------ The data ------

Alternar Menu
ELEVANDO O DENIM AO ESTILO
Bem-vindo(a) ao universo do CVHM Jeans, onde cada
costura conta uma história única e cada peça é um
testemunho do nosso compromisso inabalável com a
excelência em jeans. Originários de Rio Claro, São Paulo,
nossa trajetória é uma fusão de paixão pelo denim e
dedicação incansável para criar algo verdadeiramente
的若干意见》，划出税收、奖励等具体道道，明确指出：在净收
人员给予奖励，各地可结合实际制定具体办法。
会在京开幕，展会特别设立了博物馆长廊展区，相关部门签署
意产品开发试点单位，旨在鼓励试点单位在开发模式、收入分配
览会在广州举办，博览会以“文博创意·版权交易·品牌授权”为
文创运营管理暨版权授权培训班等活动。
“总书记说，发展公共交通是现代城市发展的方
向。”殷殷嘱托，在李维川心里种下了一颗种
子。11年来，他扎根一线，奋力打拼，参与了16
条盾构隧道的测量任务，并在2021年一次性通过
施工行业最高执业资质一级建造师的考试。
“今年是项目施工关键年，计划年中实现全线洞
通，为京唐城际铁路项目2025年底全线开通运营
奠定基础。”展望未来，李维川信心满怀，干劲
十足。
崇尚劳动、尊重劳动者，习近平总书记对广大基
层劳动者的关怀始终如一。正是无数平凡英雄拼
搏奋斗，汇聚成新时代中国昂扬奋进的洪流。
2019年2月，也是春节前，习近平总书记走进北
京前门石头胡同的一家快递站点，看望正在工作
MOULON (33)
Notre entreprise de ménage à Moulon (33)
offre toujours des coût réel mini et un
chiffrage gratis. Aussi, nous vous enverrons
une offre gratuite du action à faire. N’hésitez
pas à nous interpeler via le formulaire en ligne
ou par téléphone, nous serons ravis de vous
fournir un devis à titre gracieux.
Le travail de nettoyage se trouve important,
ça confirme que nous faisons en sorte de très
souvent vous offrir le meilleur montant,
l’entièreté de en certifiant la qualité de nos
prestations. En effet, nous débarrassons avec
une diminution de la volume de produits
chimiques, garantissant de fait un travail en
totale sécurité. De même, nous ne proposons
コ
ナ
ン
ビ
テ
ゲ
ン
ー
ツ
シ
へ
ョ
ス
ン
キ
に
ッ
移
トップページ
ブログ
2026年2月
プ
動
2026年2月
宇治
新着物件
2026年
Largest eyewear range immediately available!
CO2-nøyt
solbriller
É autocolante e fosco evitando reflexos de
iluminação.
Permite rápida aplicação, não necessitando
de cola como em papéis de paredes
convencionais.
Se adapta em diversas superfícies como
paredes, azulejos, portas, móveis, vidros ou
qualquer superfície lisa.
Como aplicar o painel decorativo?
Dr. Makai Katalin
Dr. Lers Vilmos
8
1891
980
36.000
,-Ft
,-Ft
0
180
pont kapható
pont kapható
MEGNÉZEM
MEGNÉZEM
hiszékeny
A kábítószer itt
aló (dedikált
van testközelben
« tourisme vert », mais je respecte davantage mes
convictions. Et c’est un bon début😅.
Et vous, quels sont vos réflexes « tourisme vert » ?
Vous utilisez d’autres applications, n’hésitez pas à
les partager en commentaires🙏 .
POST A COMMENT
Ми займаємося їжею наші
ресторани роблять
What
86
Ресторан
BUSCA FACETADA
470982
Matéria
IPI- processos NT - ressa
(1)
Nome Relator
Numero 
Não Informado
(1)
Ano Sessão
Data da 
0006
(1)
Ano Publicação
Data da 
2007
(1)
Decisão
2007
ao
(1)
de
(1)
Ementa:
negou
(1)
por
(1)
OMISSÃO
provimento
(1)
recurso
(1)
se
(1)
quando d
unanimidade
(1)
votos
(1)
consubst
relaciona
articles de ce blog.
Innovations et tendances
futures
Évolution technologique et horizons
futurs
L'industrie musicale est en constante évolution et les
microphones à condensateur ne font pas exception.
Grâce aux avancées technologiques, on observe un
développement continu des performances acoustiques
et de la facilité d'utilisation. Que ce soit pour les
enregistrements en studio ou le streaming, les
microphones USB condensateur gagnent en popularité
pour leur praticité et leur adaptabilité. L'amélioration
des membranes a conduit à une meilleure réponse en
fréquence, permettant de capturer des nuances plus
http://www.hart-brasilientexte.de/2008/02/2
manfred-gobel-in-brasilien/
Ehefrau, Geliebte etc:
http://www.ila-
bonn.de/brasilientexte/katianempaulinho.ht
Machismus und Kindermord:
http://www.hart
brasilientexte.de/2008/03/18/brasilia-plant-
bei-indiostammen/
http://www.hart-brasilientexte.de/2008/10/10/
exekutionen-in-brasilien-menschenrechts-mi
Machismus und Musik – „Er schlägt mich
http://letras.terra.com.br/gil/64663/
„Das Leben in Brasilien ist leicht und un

------

## [Exercise prompt]
How many lines in the rows above contain the string "brasilientexte"? Case counts, and the reply is only the number.

## [Answer for the task]
4